On July 6, in a plenary vote, the European Parliament (EP) did not reject the EC’s proposal to include fossil gas and nuclear power under the taxonomy. Although a majority of Members of European Parliament (MEPs) voted against their inclusion, an absolute majority of 353 MEPs was needed to block the proposal, but the EP came up 75 votes short.

The so-called Taxonomy Complimentary Climate Delegated Act (CDA), which stipulates that nuclear power and fossil gas can be labeled green investments, is expected to come into force on Jan. 1, 2023. Ministers in the Council of the EU, representing the member states, have until July 11 to block the dossier, but this is not expected to happen.

The inclusion of gas and nuclear power sparked outcry among environmental groups. In a global context, China’s Green Bond Endorsed Project Catalogue, its equivalent to the Taxonomy, excludes fossil gas. South Korea’s K-Taxonomy regulation includes gas but not nuclear power.

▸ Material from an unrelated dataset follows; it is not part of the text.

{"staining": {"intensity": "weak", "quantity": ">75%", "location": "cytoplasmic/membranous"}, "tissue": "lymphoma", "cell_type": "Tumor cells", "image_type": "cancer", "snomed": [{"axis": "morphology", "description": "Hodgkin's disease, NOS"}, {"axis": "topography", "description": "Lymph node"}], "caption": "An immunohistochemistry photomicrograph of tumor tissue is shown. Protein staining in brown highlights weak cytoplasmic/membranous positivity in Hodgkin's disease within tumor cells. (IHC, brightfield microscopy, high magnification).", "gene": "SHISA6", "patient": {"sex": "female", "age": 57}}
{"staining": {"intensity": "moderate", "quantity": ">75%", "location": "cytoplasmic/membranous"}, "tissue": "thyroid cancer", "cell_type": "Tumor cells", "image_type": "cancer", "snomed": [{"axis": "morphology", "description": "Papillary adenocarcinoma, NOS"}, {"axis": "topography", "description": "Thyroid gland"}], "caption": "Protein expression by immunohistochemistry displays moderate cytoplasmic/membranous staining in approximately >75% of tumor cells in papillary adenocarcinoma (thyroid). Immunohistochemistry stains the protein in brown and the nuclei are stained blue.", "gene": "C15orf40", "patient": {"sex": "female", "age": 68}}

Under the CDA, investment in new gas-fired power plants is subject to a number of restrictions such as emissions limits and an obligation to switch to clean fuels by 2035. It will be unlikely that new CCGT gas plants could adhere to the emissions limits without expensive carbon abatement such as carbon capture and storage (CCS) or blending with hydrogen.

Yet many see the inclusion of fossil gas as damaging for the EU’s credibility in terms of climate policy and it may weaken its negotiating hand ahead of November’s COP27 climate summit in Egypt.

Rising emissions

With Europe increasingly turning to coal to keep the lights on, CO2 emissions are on the rise. According to Eurostat estimates, emissions from energy use grew in 2021 in almost all EU member states. The increase was mainly due to the rising use of solid fossil fuels, or coal, which contributed to over 50% of the increase, Eurostat said. In the EU as a whole, emissions from fossil fuel combustion increased by 6.3% in 2021 compared with the previous year.

The increasing reliance on coal in power generation continued in the first half of 2022 with some countries, including Germany, even planning to restart mothballed plants, and delaying planned closures. The good news is, however, that the return of coal is expected to be a short-term measure to combat power and gas shortages and that the transition to a cleaner energy system seems irreversible.

“Whereas additional coal-fired electricity generation will increase carbon intensity in the short term, this will likely only be temporary and not compromise the ESG targets that the German utilities have over the medium term,” Knut Slatten, vice president and senior credit officer at Moody’s, tells pv magazine. “In a bid to reduce its dependency on Russian gas, Germany will accelerate its focus on renewables development. Its program is ambitious, and Germany has not abandoned its target of exiting coal fired generation by 2030,” he says.